== TASK TO CARRY OUT ==
Report every line of the listing below in which the string "Adhesive" appears.

----

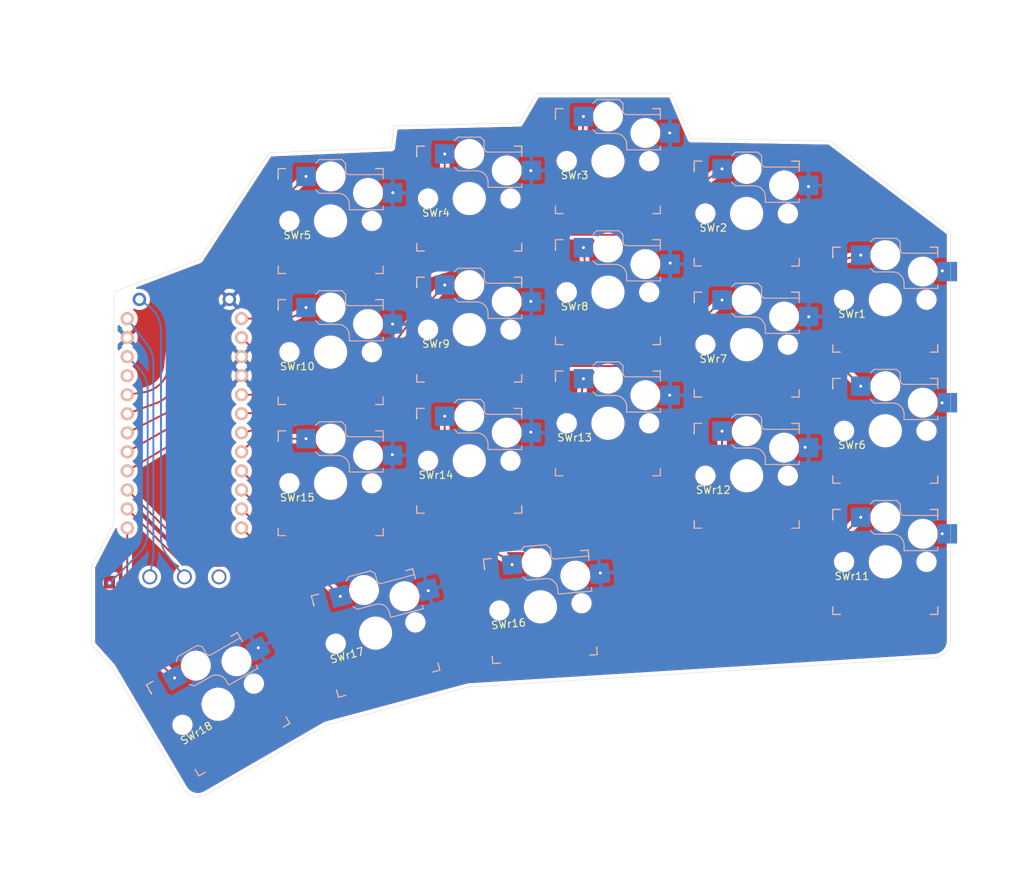
<source format=kicad_pcb>
(kicad_pcb (version 20211014) (generator pcbnew)

  (general
    (thickness 1.6)
  )

  (paper "A4")
  (layers
    (0 "F.Cu" signal)
    (31 "B.Cu" signal)
    (32 "B.Adhes" user "B.Adhesive")
    (33 "F.Adhes" user "F.Adhesive")
    (34 "B.Paste" user)
    (35 "F.Paste" user)
    (36 "B.SilkS" user "B.Silkscreen")
    (37 "F.SilkS" user "F.Silkscreen")
    (38 "B.Mask" user)
    (39 "F.Mask" user)
    (40 "Dwgs.User" user "User.Drawings")
    (41 "Cmts.User" user "User.Comments")
    (42 "Eco1.User" user "User.Eco1")
    (43 "Eco2.User" user "User.Eco2")
    (44 "Edge.Cuts" user)
    (45 "Margin" user)
    (46 "B.CrtYd" user "B.Courtyard")
    (47 "F.CrtYd" user "F.Courtyard")
    (48 "B.Fab" user)
    (49 "F.Fab" user)
  )

  (setup
    (pad_to_mask_clearance 0)
    (grid_origin 287.45 52.87)
    (pcbplotparams
      (layerselection 0x00010fc_ffffffff)
      (disableapertmacros false)
      (usegerberextensions true)
      (usegerberattributes true)
      (usegerberadvancedattributes true)
      (creategerberjobfile true)
      (svguseinch false)
      (svgprecision 6)
      (excludeedgelayer true)
      (plotframeref false)
      (viasonmask false)
      (mode 1)
      (useauxorigin false)
      (hpglpennumber 1)
      (hpglpenspeed 20)
      (hpglpendiameter 15.000000)
      (dxfpolygonmode true)
      (dxfimperialunits true)
      (dxfusepcbnewfont true)
      (psnegative false)
      (psa4output false)
      (plotreference false)
      (plotvalue false)
      (plotinvisibletext false)
      (sketchpadsonfab false)
      (subtractmaskfromsilk true)
      (outputformat 1)
      (mirror false)
      (drillshape 0)
      (scaleselection 1)
      (outputdirectory "roostgerbs")
    )
  )

  (net 0 "")
  (net 1 "BT+")
  (net 2 "gnd")
  (net 3 "Net-(SW_POWER1-Pad1)")
  (net 4 "raw")
  (net 5 "Switch18_r")
  (net 6 "reset_r")
  (net 7 "Switch9_r")
  (net 8 "Switch10_r")
  (net 9 "Switch11_r")
  (net 10 "Switch12_r")
  (net 11 "Switch13_r")
  (net 12 "Switch14_r")
  (net 13 "Switch15_r")
  (net 14 "Switch16_r")
  (net 15 "Switch17_r")
  (net 16 "Switch1_r")
  (net 17 "Switch2_r")
  (net 18 "Switch3_r")
  (net 19 "Switch4_r")
  (net 20 "Switch5_r")
  (net 21 "Switch6_r")
  (net 22 "Switch7_r")
  (net 23 "Switch8_r")
  (net 24 "Net-(U2-Pad21)")

  (footprint "Button_Switch_Keyboard:Kailh_socket_PG1350_reversible" (layer "F.Cu") (at 176.531791 103.894901))

  (footprint "Button_Switch_Keyboard:Kailh_socket_PG1350_reversible" (layer "F.Cu") (at 195.031791 80.394901))

  (footprint "Button_Switch_Keyboard:Kailh_socket_PG1350_reversible" (layer "F.Cu") (at 176.531791 68.894901))

  (footprint "Button_Switch_Keyboard:Kailh_socket_PG1350_reversible" (layer "F.Cu") (at 139.531791 101.894901))

  (footprint "Button_Switch_Keyboard:Kailh_socket_PG1350_reversible" (layer "F.Cu") (at 106.031791 134.394901 30))

  (footprint "Button_Switch_Keyboard:Kailh_socket_PG1350_reversible" (layer "F.Cu") (at 149.031791 121.394901 5))

  (footprint "Button_Switch_Keyboard:Kailh_socket_PG1350_reversible" (layer "F.Cu") (at 195.031791 115.394901))

  (footprint "Button_Switch_Keyboard:Kailh_socket_PG1350_reversible" (layer "F.Cu") (at 139.531791 84.394901))

  (footprint "Sweepv2_extras:battery hole" (layer "F.Cu") (at 107.531791 81.394901))

  (footprint "Button_Switch_Keyboard:Kailh_socket_PG1350_reversible" (layer "F.Cu") (at 127.031791 124.894901 15))

  (footprint "Button_Switch_Keyboard:Kailh_socket_PG1350_reversible" (layer "F.Cu") (at 121.031791 87.394901))

  (footprint "Button_Switch_Keyboard:Kailh_socket_PG1350_reversible" (layer "F.Cu") (at 121.031791 104.894901))

  (footprint "Sweepv2_extras:SW_SPST_B3U-1000P" (layer "F.Cu") (at 91.531791 121.394901 90))

  (footprint "Sweepv2_extras:battery hole" (layer "F.Cu") (at 95.531791 81.394901))

  (footprint "Button_Switch_Keyboard:Kailh_socket_PG1350_reversible" (layer "F.Cu") (at 139.531791 66.894901))

  (footprint "Button_Switch_Keyboard:Kailh_socket_PG1350_reversible" (layer "F.Cu") (at 158.031791 96.894901))

  (footprint "Button_Switch_Keyboard:Kailh_socket_PG1350_reversible" (layer "F.Cu") (at 176.531791 86.394901))

  (footprint "Button_Switch_Keyboard:Kailh_socket_PG1350_reversible" (layer "F.Cu") (at 158.031791 79.394901))

  (footprint "Button_Switch_Keyboard:Kailh_socket_PG1350_reversible" (layer "F.Cu") (at 195.031791 97.894901))

  (footprint "Button_Switch_Keyboard:Kailh_socket_PG1350_reversible" (layer "F.Cu") (at 121.031791 69.894901))

  (footprint "Button_Switch_Keyboard:Kailh_socket_PG1350_reversible" (layer "F.Cu") (at 158.031791 61.894901))

  (footprint "Sweepv2_extras:nice_nano" (layer "B.Cu") (at 101.531791 96.894901 -90))

  (footprint "Sweepv2_extras:bigswitch" (layer "B.Cu") (at 101.531791 117.394901 180))

  (gr_line (start 203.731791 107.474901) (end 203.731791 125.894901) (layer "Edge.Cuts") (width 0.05) (tstamp 00000000-0000-0000-0000-0000608aaeb0))
  (gr_line (start 203.731791 71.394901) (end 203.731791 81.566901) (layer "Edge.Cuts") (width 0.05) (tstamp 00000000-0000-0000-0000-0000613bcc94))
  (gr_line (start 203.731791 81.554901) (end 203.731791 107.474901) (layer "Edge.Cuts") (width 0.05) (tstamp 00000000-0000-0000-0000-0000613bccec))
  (gr_line (start 187.631791 59.194901) (end 203.731791 71.394901) (layer "Edge.Cuts") (width 0.05) (tstamp 00000000-0000-0000-0000-0000619d53c6))
  (gr_line (start 129.531791 57.194901) (end 146.231791 56.794901) (layer "Edge.Cuts") (width 0.05) (tstamp 01edf56b-d7e7-4023-84c4-790465d4e048))
  (gr_line (start 112.831791 60.794901) (end 129.131791 60.094901) (layer "Edge.Cuts") (width 0.05) (tstamp 043731c0-1575-4c49-b6f2-418a46ab3e6d))
  (gr_line (start 92.131791 79.344901) (end 103.531791 75.026901) (layer "Edge.Cuts") (width 0.05) (tstamp 1e1929ca-3185-4969-a3f2-fc1660ecb9b5))
  (gr_line (start 146.231791 56.794901) (end 148.531791 52.894901) (layer "Edge.Cuts") (width 0.05) (tstamp 2e1ac235-8d8c-438f-8b3a-86904d4cf4b9))
  (gr_line (start 101.331791 145.494901) (end 91.831791 129.394901) (layer "Edge.Cuts") (width 0.05) (tstamp 2e955b35-cef6-45d3-b567-f0e1db374e95))
  (gr_line (start 169.131791 58.894901) (end 187.631791 59.194901) (layer "Edge.Cuts") (width 0.05) (tstamp 51fafb85-6e8e-43b5-9c0e-9157d7d64f12))
  (gr_line (start 89.131791 115.994901) (end 92.131791 110.194901) (layer "Edge.Cuts") (width 0.05) (tstamp 548d4cef-b9c9-4492-b951-c25af3621f5c))
  (gr_line (start 91.831791 129.394901) (end 89.131791 126.394901) (layer "Edge.Cuts") (width 0.05) (tstamp 55b4fba6-86c0-4d17-99f5-edb099dc2c91))
  (gr_line (start 103.531791 75.026901) (end 112.831791 60.794901) (layer "Edge.Cuts") (width 0.05) (tstamp 70a2c464-a5a5-489a-af64-cf8843558c16))
  (gr_line (start 201.431791 128.194901) (end 139.431791 132.094901) (layer "Edge.Cuts") (width 0.05) (tstamp 7af56784-cc17-4500-93c0-de520316da56))
  (gr_line (start 120.431791 137.194901) (end 104.492259 146.406264) (layer "Edge.Cuts") (width 0.05) (tstamp 88ce6330-9787-4711-98b3-837278ed86aa))
  (gr_line (start 89.131791 126.394901) (end 89.131791 115.994901) (layer "Edge.Cuts") (width 0.05) (tstamp 9efebbb5-f184-4de9-ab82-d4d5ee6d5206))
  (gr_line (start 129.131791 60.094901) (end 129.531791 57.194901) (layer "Edge.Cuts") (width 0.05) (tstamp b59f1fc3-44ac-4d76-951e-ba8d4a62b625))
  (gr_line (start 148.531791 52.894901) (end 166.531791 52.894901) (layer "Edge.Cuts") (width 0.05) (tstamp cffb4c5c-589e-4de7-8e22-a0bd35e51823))
  (gr_arc (start 104.492259 146.406264) (mid 102.712235 146.643424) (end 101.331791 145.494901) (layer "Edge.Cuts") (width 0.05) (tstamp db8a8b24-b04f-473e-9091-f3fc4f122786))
  (gr_line (start 92.131791 110.194901) (end 92.131791 79.344901) (layer "Edge.Cuts") (width 0.05) (tstamp e3cf61b4-b68a-46a2-80f1-bd4db3a823f5))
  (gr_line (start 166.531791 52.894901) (end 169.131791 58.894901) (layer "Edge.Cuts") (width 0.05) (tstamp eb28ba32-1dfc-400e-82d6-8eab6f9e64cb))
  (gr_line (start 139.431791 132.094901) (end 120.431791 137.194901) (layer "Edge.Cuts") (width 0.05) (tstamp ecdd5787-f332-4b51-92b2-d06ea91d473f))
  (gr_arc (start 203.731791 125.894901) (mid 203.058137 127.521247) (end 201.431791 128.194901) (layer "Edge.Cuts") (width 0.05) (tstamp f15ba1b3-276b-4e03-bb5a-4f7d6faf971b))

  (segment (start 101.531791 117.394901) (end 99.290273 114.606636) (width 0.25) (layer "B.Cu") (net 1) (tstamp 2bfc5f0f-a005-441d-9dd7-3ab355c5575c))
  (segment (start 98.407791 112.100428) (end 98.407791 84.493054) (width 0.25) (layer "B.Cu") (net 1) (tstamp b53e7cfc-0af9-4a9a-9339-9ed2d975fa8f))
  (segment (start 96.776839 81.270072) (end 95.531791 80.354901) (width 0.25) (layer "B.Cu") (net 1) (tstamp dc7cd62a-8a91-40d1-8025-670137442d26))
  (arc (start 98.407791 112.100428) (mid 98.634856 113.428947) (end 99.290273 114.606636) (width 0.25) (layer "B.Cu") (net 1) (tstamp 568e61a1-6e0a-4ccc-85f3-4bd51deb8330))
  (arc (start 96.776839 81.270072) (mid 97.976838 82.68698) (end 98.407791 84.493054) (width 0.25) (layer "B.Cu") (net 1) (tstamp 6424d6e8-fb21-4e67-913b-f75465e03aa9))
  (via (at 129.309791 83.654901) (size 0.8) (drill 0.4) (layers "F.Cu" "B.Cu") (net 2) (tstamp 1747c448-ba56-4286-a079-12717724b7f2))
  (via (at 134.059791 119.244901) (size 0.8) (drill 0.4) (layers "F.Cu" "B.Cu") (net 2) (tstamp 1e140fee-5709-4871-a58b-8fb2e980532c))
  (via (at 166.269791 58.144901) (size 0.8) (drill 0.4) (layers "F.Cu" "B.Cu") (net 2) (tstamp 1ffca606-d74e-4885-9a15-37a7fa4bdbe4))
  (via (at 184.819791 82.674901) (size 0.8) (drill 0.4) (layers "F.Cu" "B.Cu") (net 2) (tstamp 44f26351-8324-4892-816e-9a34521699f5))
  (via (at 147.739791 80.624901) (size 0.8) (drill 0.4) (layers "F.Cu" "B.Cu") (net 2) (tstamp 5580a431-8fa7-4125-bb89-21d9289594cc))
  (via (at 202.609791 94.164901) (size 0.8) (drill 0.4) (layers "F.Cu" "B.Cu") (net 2) (tstamp 5690d9db-706f-4498-bee9-51d15d5ee238))
  (via (at 166.329791 75.504901) (size 0.8) (drill 0.4) (layers "F.Cu" "B.Cu") (net 2) (tstamp 569e019c-e136-432e-83b3-6d701e494021))
  (via (at 147.739791 63.174901) (size 0.8) (drill 0.4) (layers "F.Cu" "B.Cu") (net 2) (tstamp 5f34fb12-c95c-439d-a4cd-fb663d3fc3cb))
  (via (at 166.269791 93.144901) (size 0.8) (drill 0.4) (layers "F.Cu" "B.Cu") (net 2) (tstamp 74d7b017-8ad8-4646-8eac-563283b61c02))
  (via (at 184.789791 65.294901) (size 0.8) (drill 0.4) (layers "F.Cu" "B.Cu") (net 2) (tstamp 908778ce-7115-4999-911c-4a10c2475aab))
  (via (at 157.009791 116.874901) (size 0.8) (drill 0.4) (layers "F.Cu" "B.Cu") (net 2) (tstamp 94e262ce-b3d2-4a26-aca7-e3449bed018e))
  (via (at 129.279791 101.084901) (size 0.8) (drill 0.4) (layers "F.Cu" "B.Cu") (net 2) (tstamp 9e707e88-94cd-4296-9010-254bd1e5120e))
  (via (at 111.389791 126.864901) (size 0.8) (drill 0.4) (layers "F.Cu" "B.Cu") (net 2) (tstamp a0a27435-e282-4d44-bf74-26c1f20af2ec))
  (via (at 147.739791 98.074901) (size 0.8) (drill 0.4) (layers "F.Cu" "B.Cu") (net 2) (tstamp a6bbe0dd-5de1-4fdd-8715-8e04a2692491))
  (via (at 202.619791 111.634901) (size 0.8) (drill 0.4) (layers "F.Cu" "B.Cu") (net 2) (tstamp b3309223-439e-48bf-8b95-39723e90347f))
  (via (at 202.639791 76.554901) (size 0.8) (drill 0.4) (layers "F.Cu" "B.Cu") (net 2) (tstamp bfe63333-6174-4478-b229-b2595c0e3b92))
  (via (at 184.339791 
... [1203541 chars truncated]
</source>
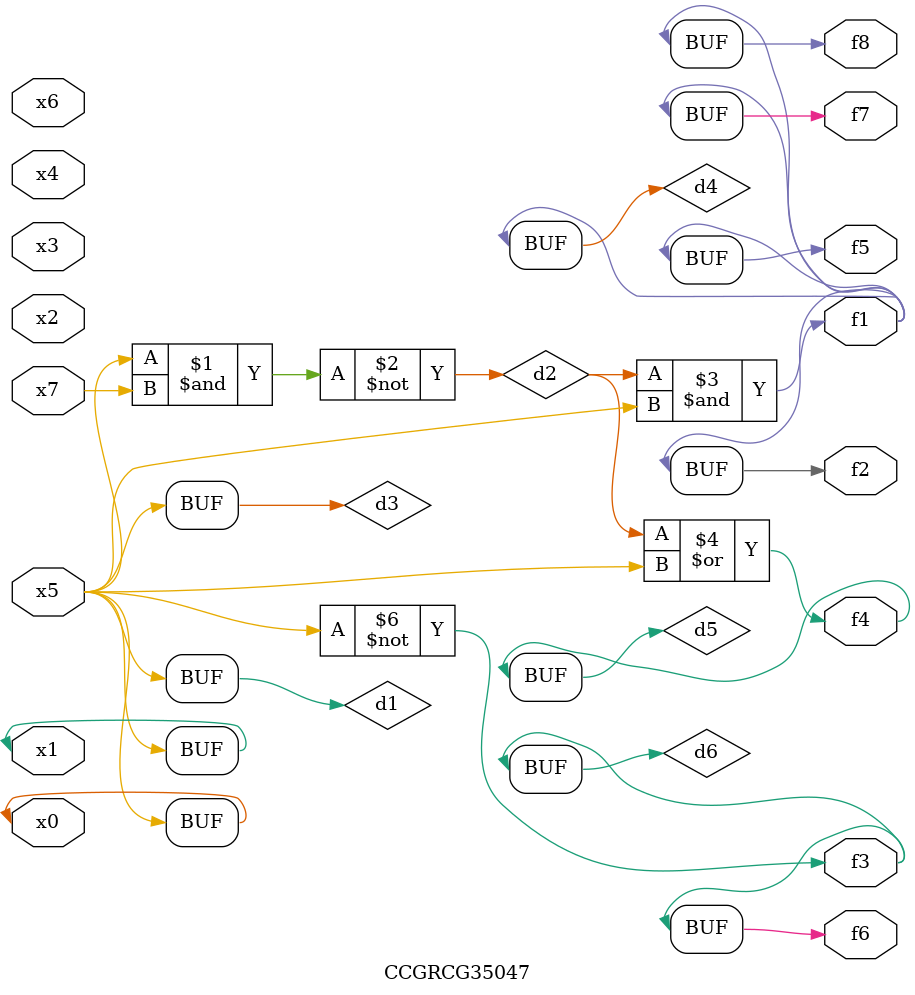
<source format=v>
module CCGRCG35047(
	input x0, x1, x2, x3, x4, x5, x6, x7,
	output f1, f2, f3, f4, f5, f6, f7, f8
);

	wire d1, d2, d3, d4, d5, d6;

	buf (d1, x0, x5);
	nand (d2, x5, x7);
	buf (d3, x0, x1);
	and (d4, d2, d3);
	or (d5, d2, d3);
	nor (d6, d1, d3);
	assign f1 = d4;
	assign f2 = d4;
	assign f3 = d6;
	assign f4 = d5;
	assign f5 = d4;
	assign f6 = d6;
	assign f7 = d4;
	assign f8 = d4;
endmodule

</source>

----

== OUTPUT ==
    (32 "B.Adhes" user "B.Adhesive")
    (33 "F.Adhes" user "F.Adhesive")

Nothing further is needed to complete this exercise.